▶ Text segment

○ ○ ○ ○

On Tour-again Part 2
Another Awards Gig. It’s a week before we start the concerts around Germany. But before we start, we’ve been offered a red carpet affair over in Dusseldorf to play 2 songs;
A rather nice offer as it’s all expenses paid, plus a few Euros which, from memory , I remember being called a small fee.
It feels somewhat like déjà vue. Last year we did a similar one in Munich. Two songs, hanging around and long traffic jams around rush hour. I remember the soundcheck; it was memorable because of its surreal and bizarre attention to detail. When I mentioned that my guitar would require amplification, usually achieved with a small DI box, and lead, a technician suggested that I could stick a microphone behind me and the guitar to achieve the same result. It was there that we managed to count a total of 12 engineers and rubberneckers eagerly standing around the tiny mixer attempting to discover which knob would produce some reverb Jem had requested. Meanwhile our promoter was pacing the hall, asking if we’d finished, concerned that she wanted to return to the hotel and wash her hair before the event. So no pressure then!

○ ○ ○ ○

▶ Records provided
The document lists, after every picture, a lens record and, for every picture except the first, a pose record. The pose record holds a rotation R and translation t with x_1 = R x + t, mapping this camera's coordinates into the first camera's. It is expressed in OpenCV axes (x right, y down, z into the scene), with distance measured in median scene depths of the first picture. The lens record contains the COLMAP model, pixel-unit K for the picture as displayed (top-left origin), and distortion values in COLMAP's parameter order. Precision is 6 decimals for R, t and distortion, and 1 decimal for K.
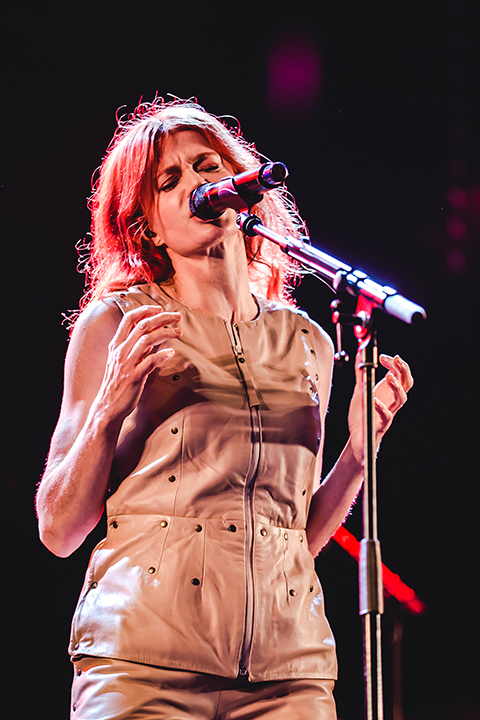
lens RADIAL K [[3143.0, 0, 240.0], [0, 3143.0, 360.0], [0, 0, 1]] dist [0.092936, 0.938511]
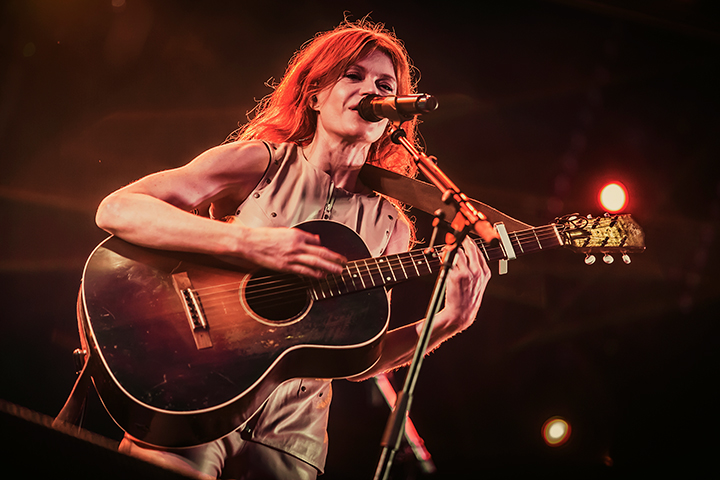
lens RADIAL K [[3553.8, 0, 360.0], [0, 3553.8, 240.0], [0, 0, 1]] dist [0.097159, 0.414251]
pose [[0.947561, 0.319203, 0.015383, -0.019736], [-0.319161, 0.947686, -0.005214, 0.011094], [-0.016243, 0.000031, 0.999868, -0.473032]]
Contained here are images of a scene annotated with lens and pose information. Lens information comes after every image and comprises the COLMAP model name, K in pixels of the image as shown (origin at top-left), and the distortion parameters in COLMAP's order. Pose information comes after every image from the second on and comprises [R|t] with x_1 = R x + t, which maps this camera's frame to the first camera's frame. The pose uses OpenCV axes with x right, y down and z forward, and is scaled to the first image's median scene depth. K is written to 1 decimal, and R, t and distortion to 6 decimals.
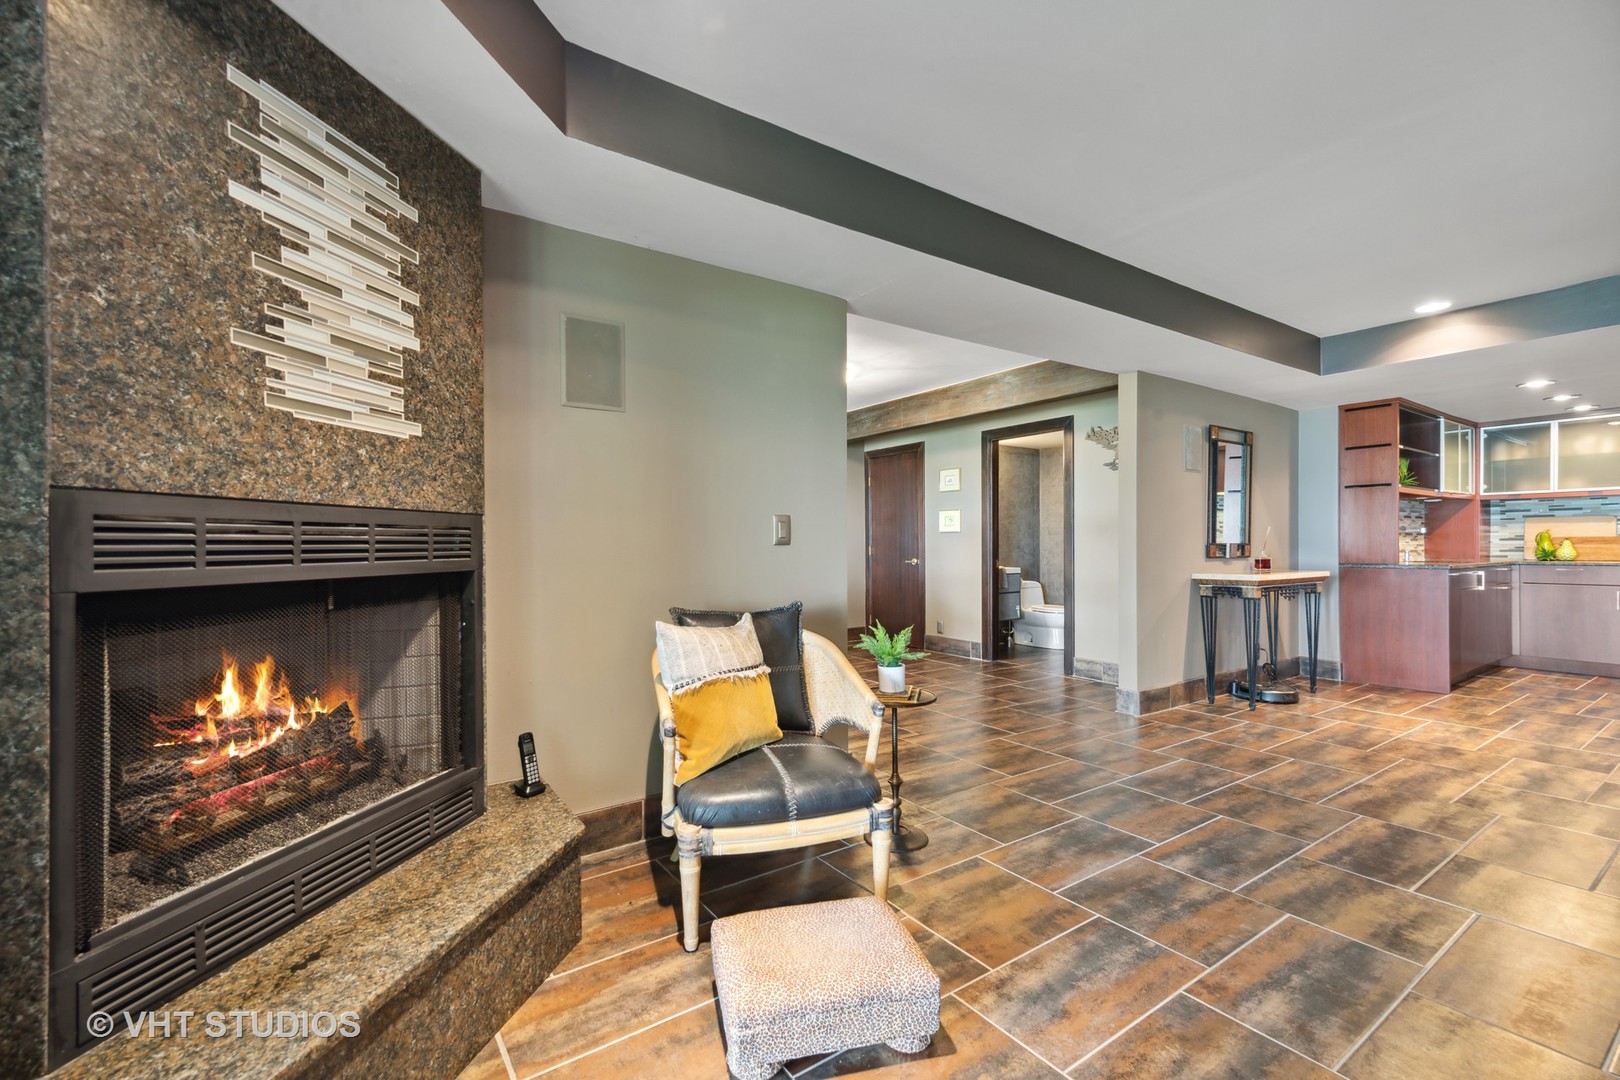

○ ○ ○ ○

▶ Assigned task 1
According to the tour post, how many engineers and rubberneckers were counted around the tiny mixer?
▶ Assigned task 2
Repeat the passage from the tour post that begins at the words "It feels somewhat" and stop after the words "no pressure then!".
▶ Assigned task 3
Does the tour post support each statement? Answer yes or no for each, and quote the deciding words. (a) Last year's similar gig took place in Munich. (b) The band was offered a red carpet event in Dusseldorf to play three songs. (c) The promoter wanted to go back to the hotel and wash her hair before the event.

▶ Task response 1
12

▶ Task response 2
It feels somewhat like déjà vue. Last year we did a similar one in Munich. Two songs, hanging around and long traffic jams around rush hour. I remember the soundcheck; it was memorable because of its surreal and bizarre attention to detail. When I mentioned that my guitar would require amplification, usually achieved with a small DI box, and lead, a technician suggested that I could stick a microphone behind me and the guitar to achieve the same result. It was there that we managed to count a total of 12 engineers and rubberneckers eagerly standing around the tiny mixer attempting to discover which knob would produce some reverb Jem had requested. Meanwhile our promoter was pacing the hall, asking if we’d finished, concerned that she wanted to return to the hotel and wash her hair before the event. So no pressure then!

▶ Task response 3
(a) Yes: "Last year we did a similar one in Munich."
(b) No: "over in Dusseldorf to play 2 songs"
(c) Yes: "wanted to return to the hotel and wash her hair before the event"